- IOC code: CHI
- NOC: Comité Olímpico de Chile
- Medals Ranked 9th: Gold 69 Silver 141 Bronze 205 Total 415

Pan American Games appearances (overview)
- 1951; 1955; 1959; 1963; 1967; 1971; 1975; 1979; 1983; 1987; 1991; 1995; 1999; 2003; 2007; 2011; 2015; 2019; 2023;

= Chile at the Pan American Games =

Chile is one of participating countries in the Pan American Games, the largest multi-sport event in the Americas. The Chilean Olympic Committee (COCH) is the National Olympic Committee for the country and the main organizer for its participation at the Pan American Games.

Chile is one of the six countries that has participated in every edition of the Pan American Games since the 1951 edition, even considering the only Winter edition held in 1990.

After several failed attempts to organize the Games, Santiago hosted the 2023 Pan American Games. At those Games, Chile won 79 medals, being its most successful participation. The largest amount of gold medals was reached in the 2019 Pan American Games, when Chilean athletes received a total of 13 gold medals.

● Work instructions: According to the text about Chile at the Pan American Games, how many gold medals did Chilean athletes win at the 2019 Games?

Stored records
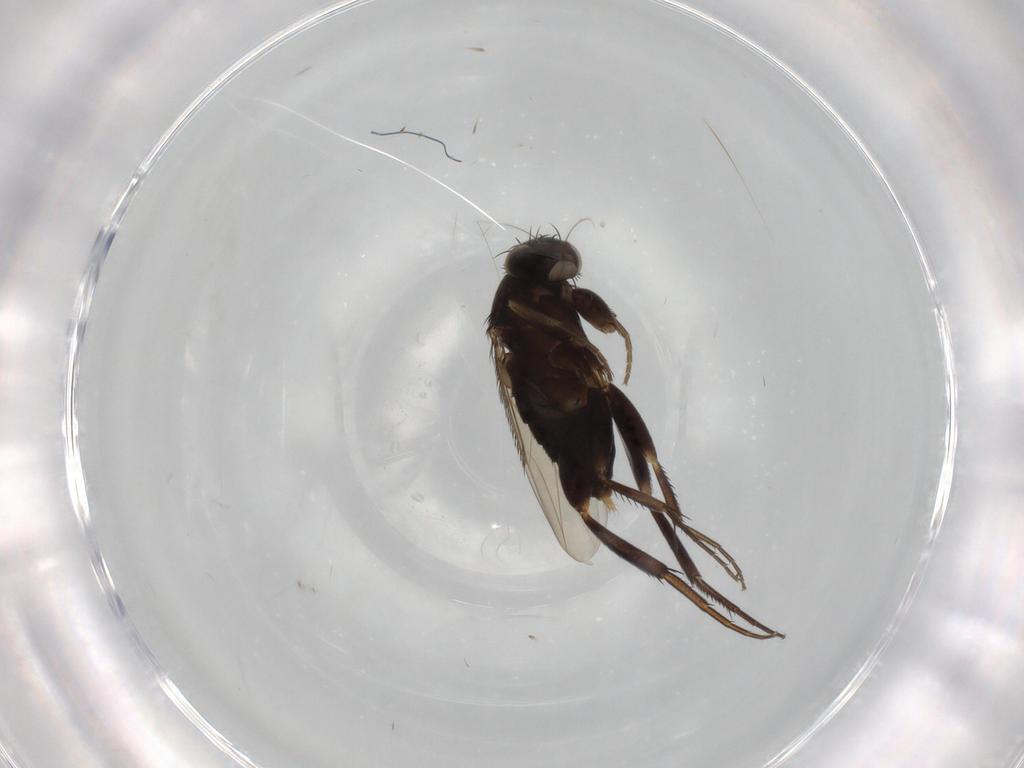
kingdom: Animalia
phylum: Arthropoda
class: Insecta
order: Diptera
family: Phoridae
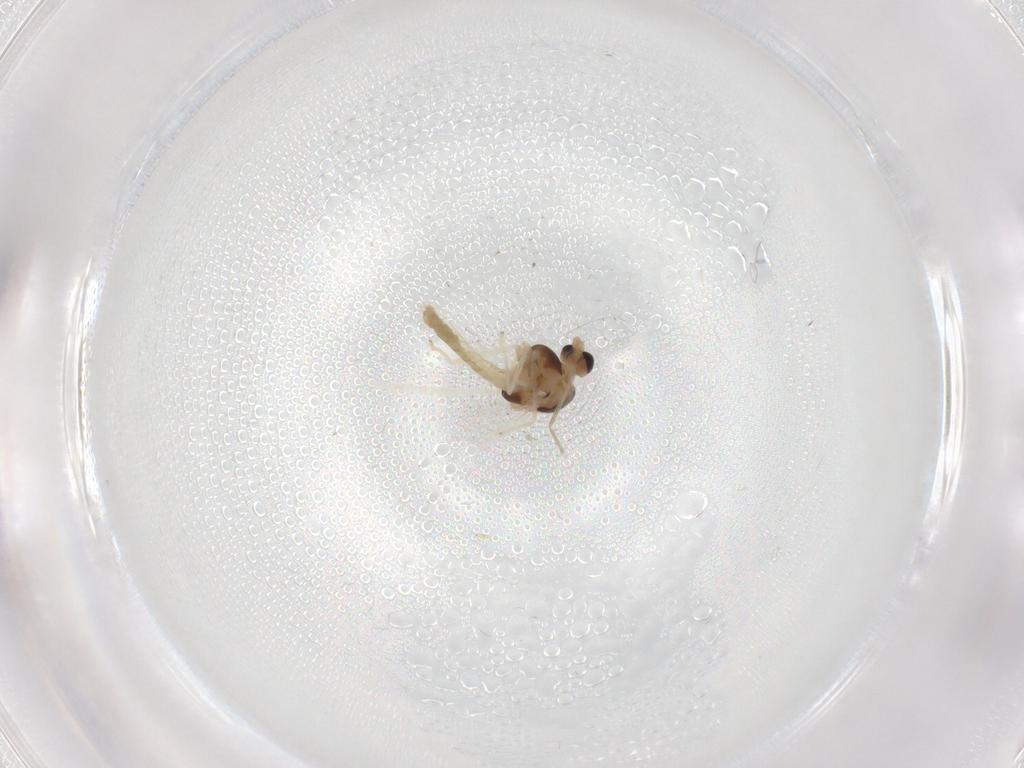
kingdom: Animalia
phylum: Arthropoda
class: Insecta
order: Diptera
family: Chironomidae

● Result for this exercise: 13 gold medals.